温廷泽又喊柴丰:“柴大将军!说好的花酿驴蒸和红羊枝杖呢?你就让大伙干喝酒?”
柴丰一拍脑门道:“对对对,快去催催!怎么还不上菜!”
他招呼小奴去催厨房,众人围够了池方,都回到自己的坐上等美食,今日是乱坐一通,不分什么主次,温廷泽重新坐下,还顺势把自己的桌子拉过来。
今晚菜色十分丰富,柴丰边吹牛边给大家分烤全羊,他家底丰厚,满桌珍馐并不在话下,池方尝了一口蒸驴,驴肉透着酒香,被黄酒蒸得糟烂,入口即化。

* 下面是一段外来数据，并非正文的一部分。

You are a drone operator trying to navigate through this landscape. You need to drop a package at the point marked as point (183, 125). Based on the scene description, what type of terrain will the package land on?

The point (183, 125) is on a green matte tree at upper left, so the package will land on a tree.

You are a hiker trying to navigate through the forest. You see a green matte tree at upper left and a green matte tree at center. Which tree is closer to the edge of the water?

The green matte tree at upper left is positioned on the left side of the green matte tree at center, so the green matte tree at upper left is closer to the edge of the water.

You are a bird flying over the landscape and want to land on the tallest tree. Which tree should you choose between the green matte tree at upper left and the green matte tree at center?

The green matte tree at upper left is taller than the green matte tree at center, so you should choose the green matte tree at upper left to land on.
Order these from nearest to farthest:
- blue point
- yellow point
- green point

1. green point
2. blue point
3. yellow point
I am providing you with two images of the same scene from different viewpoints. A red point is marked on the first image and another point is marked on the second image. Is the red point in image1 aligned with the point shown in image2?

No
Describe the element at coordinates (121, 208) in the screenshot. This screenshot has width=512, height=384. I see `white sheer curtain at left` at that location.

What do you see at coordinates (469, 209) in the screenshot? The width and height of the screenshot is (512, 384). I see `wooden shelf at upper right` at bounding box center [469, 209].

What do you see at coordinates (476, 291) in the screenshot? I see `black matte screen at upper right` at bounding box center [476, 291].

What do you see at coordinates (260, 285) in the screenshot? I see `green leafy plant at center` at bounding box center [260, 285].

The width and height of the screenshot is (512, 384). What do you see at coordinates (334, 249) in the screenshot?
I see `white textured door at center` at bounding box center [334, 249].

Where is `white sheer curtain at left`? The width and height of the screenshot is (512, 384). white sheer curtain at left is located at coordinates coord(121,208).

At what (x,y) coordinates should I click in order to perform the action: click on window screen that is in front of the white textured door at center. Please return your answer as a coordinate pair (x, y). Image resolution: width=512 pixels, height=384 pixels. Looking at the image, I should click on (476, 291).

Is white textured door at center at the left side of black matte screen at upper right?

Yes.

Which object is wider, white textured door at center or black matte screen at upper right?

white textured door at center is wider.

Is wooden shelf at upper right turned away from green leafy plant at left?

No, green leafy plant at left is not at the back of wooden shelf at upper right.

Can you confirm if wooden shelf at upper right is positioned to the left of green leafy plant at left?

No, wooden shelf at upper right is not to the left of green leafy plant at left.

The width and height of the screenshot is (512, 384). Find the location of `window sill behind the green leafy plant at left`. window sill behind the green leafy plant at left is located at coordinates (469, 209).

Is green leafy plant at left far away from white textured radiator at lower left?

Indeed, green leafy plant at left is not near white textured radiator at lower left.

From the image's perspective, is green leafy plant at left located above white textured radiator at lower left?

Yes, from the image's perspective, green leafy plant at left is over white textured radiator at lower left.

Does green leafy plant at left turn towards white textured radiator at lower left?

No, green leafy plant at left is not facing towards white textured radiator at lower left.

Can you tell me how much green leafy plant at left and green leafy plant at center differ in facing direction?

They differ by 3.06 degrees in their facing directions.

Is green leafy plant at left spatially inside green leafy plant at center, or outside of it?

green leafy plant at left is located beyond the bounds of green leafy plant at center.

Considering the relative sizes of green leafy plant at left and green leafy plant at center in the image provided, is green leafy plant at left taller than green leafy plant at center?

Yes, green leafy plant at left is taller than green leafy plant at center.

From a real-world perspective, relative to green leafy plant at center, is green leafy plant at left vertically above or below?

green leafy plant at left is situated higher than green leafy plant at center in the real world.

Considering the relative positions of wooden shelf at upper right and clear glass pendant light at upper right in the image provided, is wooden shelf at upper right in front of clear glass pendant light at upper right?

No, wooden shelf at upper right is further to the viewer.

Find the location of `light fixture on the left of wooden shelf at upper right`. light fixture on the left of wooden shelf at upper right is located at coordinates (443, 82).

温廷泽夹了块龙凤糕放到池方碗里,池方看着晶莹剔透的糕点端起来尝,温廷泽笑道:“现在不避嫌了?”
池方咽下糕点道:“有用吗?”
温廷泽的心情却没有被这句话哄好,他挪开了些道:“还是不要耽误小池将军的人缘吧。”
他才是连狗的醋都吃,池方一把拉住了他道:“不要乱吃味。”
温廷泽挑眉,不再多话,与往来人交杯换盏,或替池方挡酒。
池方拿过糕点的手有些油渍,他想拿取帕子来擦,温廷泽已经替他想到,在桌下牵过他的手,轻轻擦掉污渍。
好像也擦掉了些地窖里的阴冷对峙,池方偷眼看他,水肆里的热闹比自己宅子边街道的热闹更抵消寒冷,当然,更多的是因为温廷泽在身边。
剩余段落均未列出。